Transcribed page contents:
****************************************

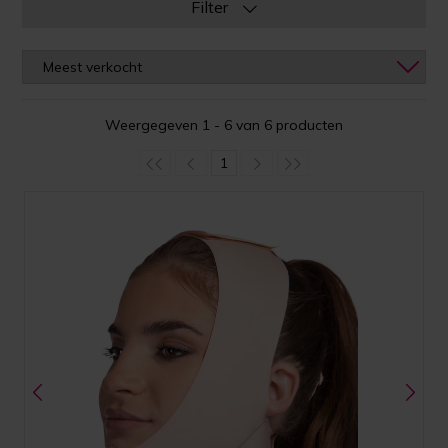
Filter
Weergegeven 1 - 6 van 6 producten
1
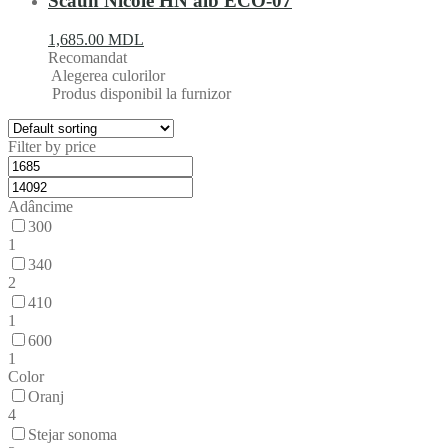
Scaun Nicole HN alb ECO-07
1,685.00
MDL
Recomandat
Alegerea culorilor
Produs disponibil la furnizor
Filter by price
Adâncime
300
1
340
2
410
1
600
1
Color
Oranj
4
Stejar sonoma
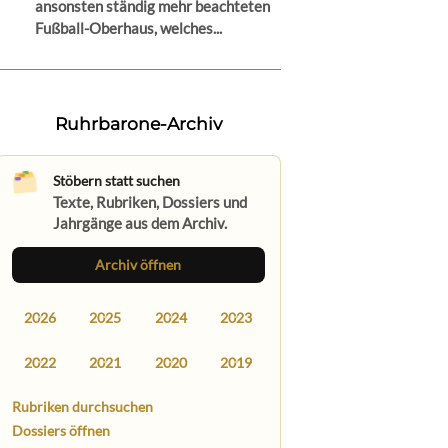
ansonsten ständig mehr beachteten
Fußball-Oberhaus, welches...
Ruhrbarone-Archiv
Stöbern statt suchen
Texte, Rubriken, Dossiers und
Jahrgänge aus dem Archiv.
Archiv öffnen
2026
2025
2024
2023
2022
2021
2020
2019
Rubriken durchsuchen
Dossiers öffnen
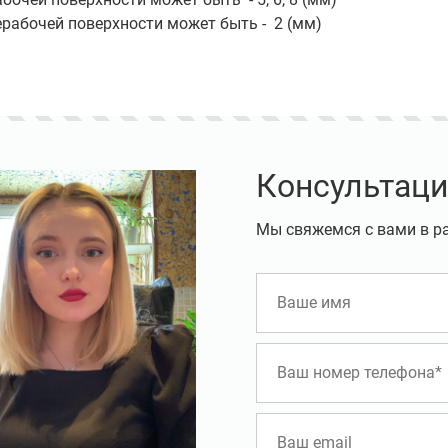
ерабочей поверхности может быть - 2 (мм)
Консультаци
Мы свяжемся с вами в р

****************************************

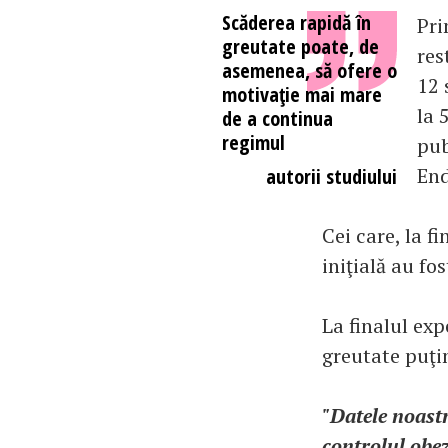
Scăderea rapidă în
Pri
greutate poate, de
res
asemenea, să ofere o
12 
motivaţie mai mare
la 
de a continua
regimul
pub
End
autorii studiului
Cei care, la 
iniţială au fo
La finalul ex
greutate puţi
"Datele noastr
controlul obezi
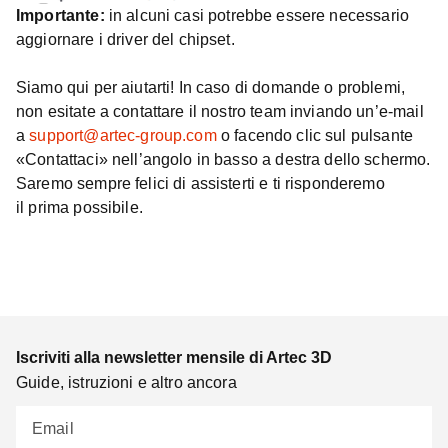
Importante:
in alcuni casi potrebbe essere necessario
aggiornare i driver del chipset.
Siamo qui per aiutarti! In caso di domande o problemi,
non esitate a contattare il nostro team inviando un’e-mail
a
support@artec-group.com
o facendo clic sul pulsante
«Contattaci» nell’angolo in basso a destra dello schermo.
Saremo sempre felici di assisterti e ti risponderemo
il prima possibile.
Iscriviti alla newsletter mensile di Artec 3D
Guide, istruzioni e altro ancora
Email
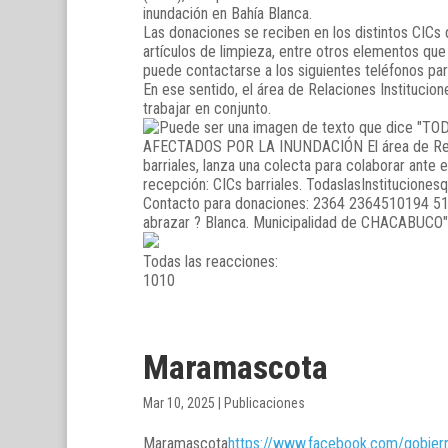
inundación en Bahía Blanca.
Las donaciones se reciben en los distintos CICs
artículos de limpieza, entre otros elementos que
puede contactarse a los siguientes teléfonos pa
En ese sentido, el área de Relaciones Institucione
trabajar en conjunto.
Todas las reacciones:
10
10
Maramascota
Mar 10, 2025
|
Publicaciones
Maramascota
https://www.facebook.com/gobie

****************************************

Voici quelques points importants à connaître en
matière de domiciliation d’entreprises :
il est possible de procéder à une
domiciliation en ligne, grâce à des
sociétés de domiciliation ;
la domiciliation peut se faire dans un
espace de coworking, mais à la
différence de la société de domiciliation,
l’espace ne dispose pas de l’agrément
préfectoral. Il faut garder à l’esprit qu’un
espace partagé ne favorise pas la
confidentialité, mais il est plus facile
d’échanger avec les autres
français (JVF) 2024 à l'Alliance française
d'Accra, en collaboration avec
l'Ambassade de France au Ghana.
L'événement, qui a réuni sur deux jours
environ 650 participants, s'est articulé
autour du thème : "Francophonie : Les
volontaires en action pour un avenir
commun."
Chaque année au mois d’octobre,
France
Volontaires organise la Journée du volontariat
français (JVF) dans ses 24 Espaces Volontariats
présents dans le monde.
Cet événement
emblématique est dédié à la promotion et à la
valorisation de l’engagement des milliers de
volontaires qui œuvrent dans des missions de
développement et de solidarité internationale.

****************************************

Directions: Write out exactly the run of lines above that starts at the line containing "aggiornare i driver del chipset." and ends at the line containing "https://www.facebook.com/gobie". Include both, and leave the pictures out.

Answer to the problem:
aggiornare i driver del chipset.
Siamo qui per aiutarti! In caso di domande o problemi,
non esitate a contattare il nostro team inviando un’e-mail
a
support@artec-group.com
o facendo clic sul pulsante
«Contattaci» nell’angolo in basso a destra dello schermo.
Saremo sempre felici di assisterti e ti risponderemo
il prima possibile.
Iscriviti alla newsletter mensile di Artec 3D
Guide, istruzioni e altro ancora
Email
inundación en Bahía Blanca.
Las donaciones se reciben en los distintos CICs
artículos de limpieza, entre otros elementos que
puede contactarse a los siguientes teléfonos pa
En ese sentido, el área de Relaciones Institucione
trabajar en conjunto.
Todas las reacciones:
10
10
Maramascota
Mar 10, 2025
|
Publicaciones
Maramascota
https://www.facebook.com/gobie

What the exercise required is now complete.